◆ Exercise prompt
Reproduce verbatim the lines of the material below, starting at the line with "(199, 474) none" and ending at the line with "[184,521,205,540] (K) ->", both inclusive; skip the rest.

◆ Data excerpts
-------------------------

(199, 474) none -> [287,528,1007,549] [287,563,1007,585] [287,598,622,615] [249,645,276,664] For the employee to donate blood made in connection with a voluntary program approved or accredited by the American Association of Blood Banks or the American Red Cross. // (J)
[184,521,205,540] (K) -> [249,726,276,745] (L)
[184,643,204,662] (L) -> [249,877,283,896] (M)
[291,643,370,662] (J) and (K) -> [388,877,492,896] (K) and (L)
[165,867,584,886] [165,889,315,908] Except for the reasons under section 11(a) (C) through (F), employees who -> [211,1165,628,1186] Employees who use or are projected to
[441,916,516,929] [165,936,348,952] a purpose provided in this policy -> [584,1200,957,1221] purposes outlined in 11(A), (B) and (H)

-------------------------

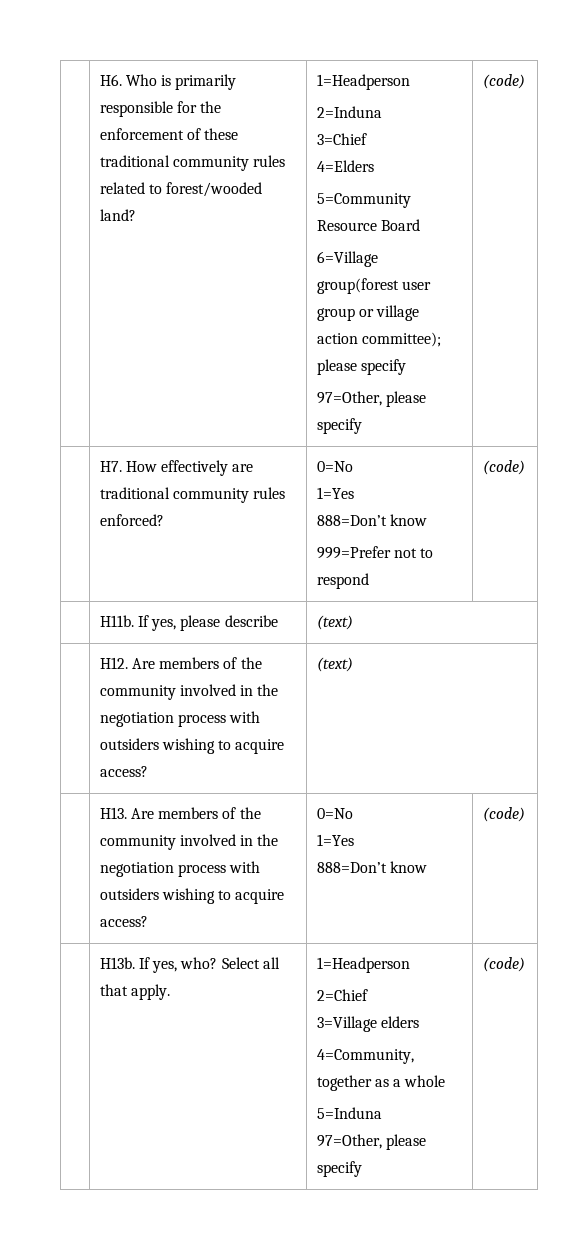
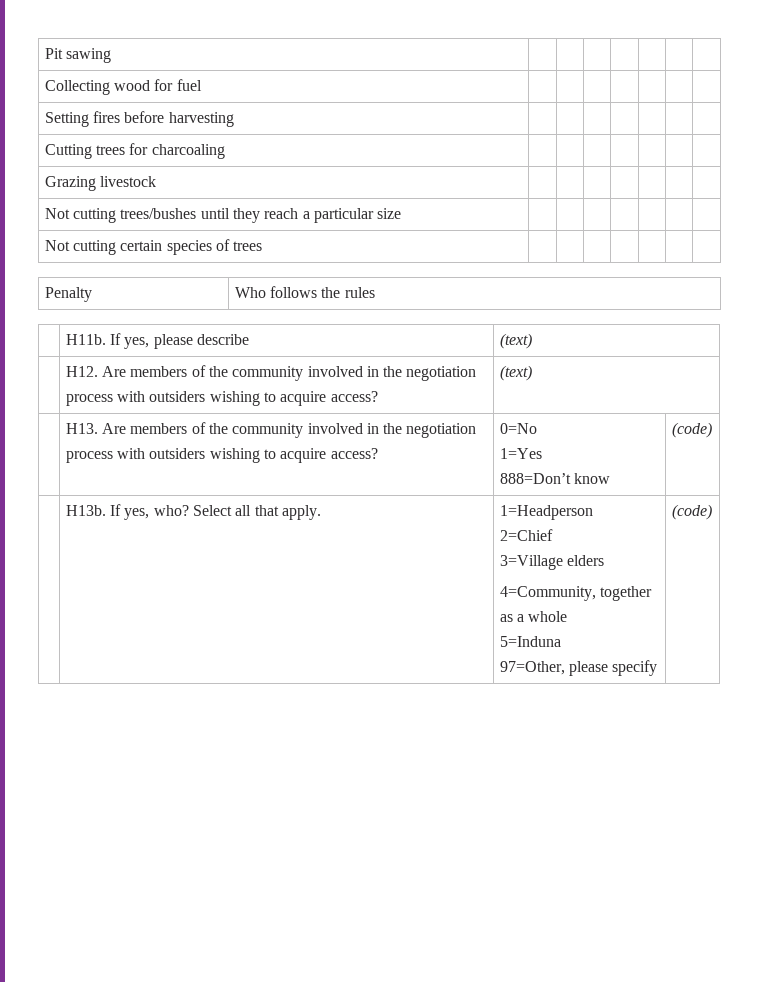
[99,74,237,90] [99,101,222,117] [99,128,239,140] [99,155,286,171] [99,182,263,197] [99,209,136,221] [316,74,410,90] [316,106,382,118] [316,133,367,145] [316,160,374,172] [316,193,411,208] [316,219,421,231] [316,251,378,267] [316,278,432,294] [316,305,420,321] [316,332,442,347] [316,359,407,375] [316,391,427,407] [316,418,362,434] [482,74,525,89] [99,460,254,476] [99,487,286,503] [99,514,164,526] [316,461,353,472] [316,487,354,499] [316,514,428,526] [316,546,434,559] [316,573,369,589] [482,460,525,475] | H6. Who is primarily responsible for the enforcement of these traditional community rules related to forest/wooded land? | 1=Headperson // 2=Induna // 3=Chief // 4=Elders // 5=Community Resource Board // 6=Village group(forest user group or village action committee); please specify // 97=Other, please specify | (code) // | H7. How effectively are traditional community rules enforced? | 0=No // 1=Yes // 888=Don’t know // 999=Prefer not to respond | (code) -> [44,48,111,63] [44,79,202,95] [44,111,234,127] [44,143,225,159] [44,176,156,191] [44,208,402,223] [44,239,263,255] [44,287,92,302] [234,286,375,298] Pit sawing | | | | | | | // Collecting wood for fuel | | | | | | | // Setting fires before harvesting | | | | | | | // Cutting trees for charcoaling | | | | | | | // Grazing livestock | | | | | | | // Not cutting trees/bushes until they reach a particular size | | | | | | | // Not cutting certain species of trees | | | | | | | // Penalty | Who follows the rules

-------------------------

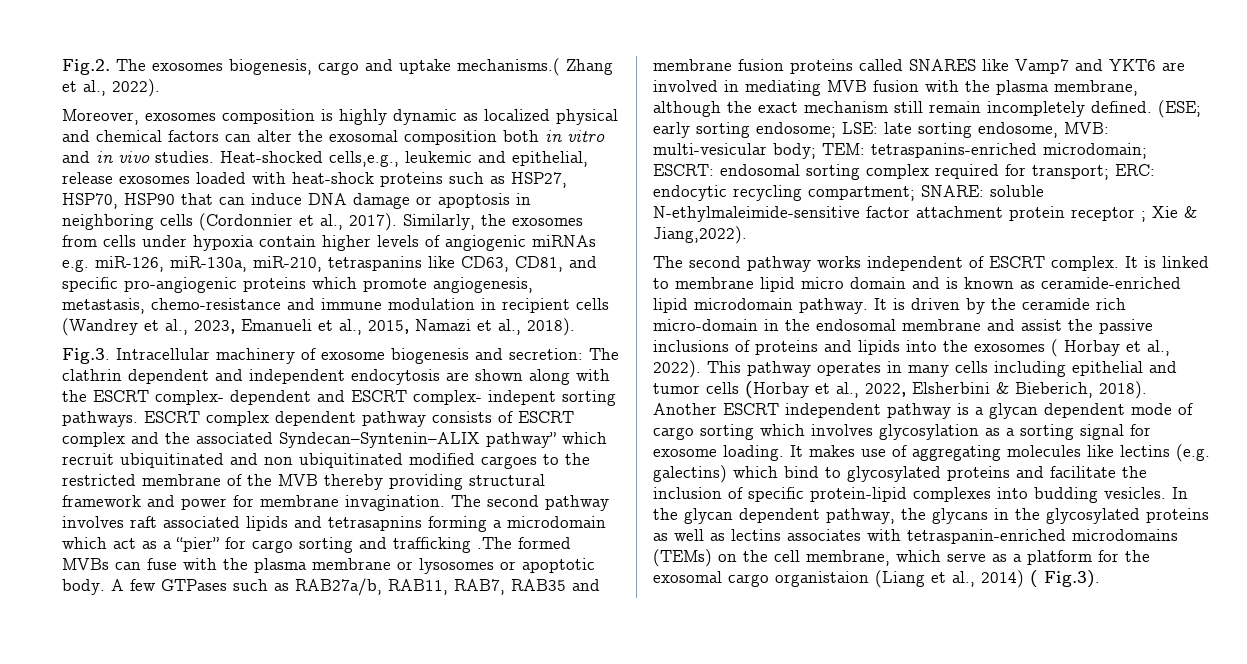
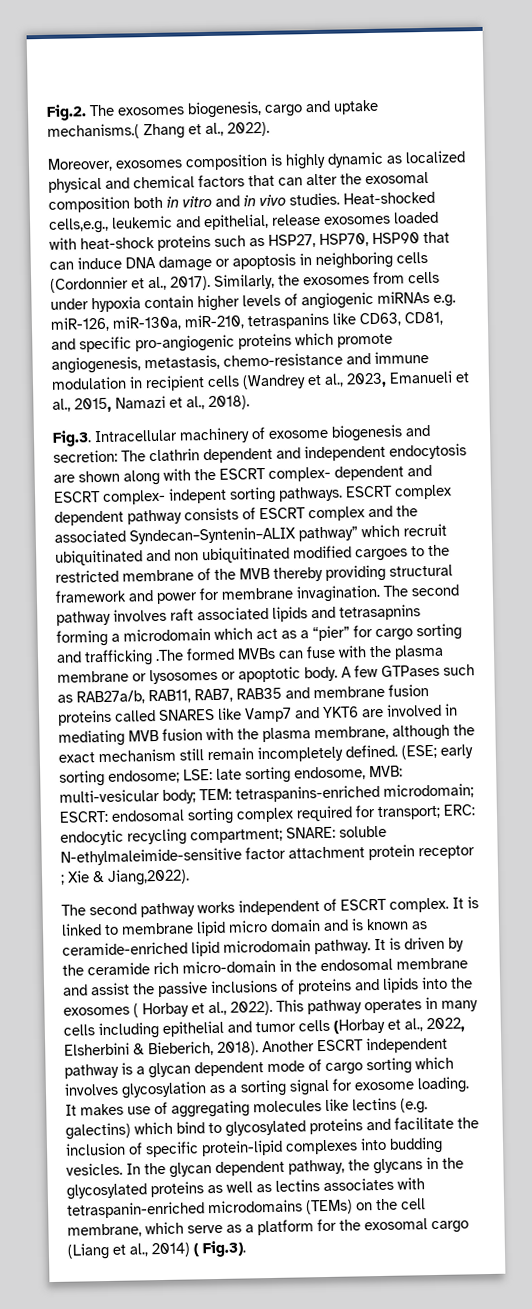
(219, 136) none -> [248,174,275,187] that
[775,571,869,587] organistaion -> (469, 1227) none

-------------------------

◆ Answer section
(199, 474) none -> [287,528,1007,549] [287,563,1007,585] [287,598,622,615] [249,645,276,664] For the employee to donate blood made in connection with a voluntary program approved or accredited by the American Association of Blood Banks or the American Red Cross. // (J)
[184,521,205,540] (K) -> [249,726,276,745] (L)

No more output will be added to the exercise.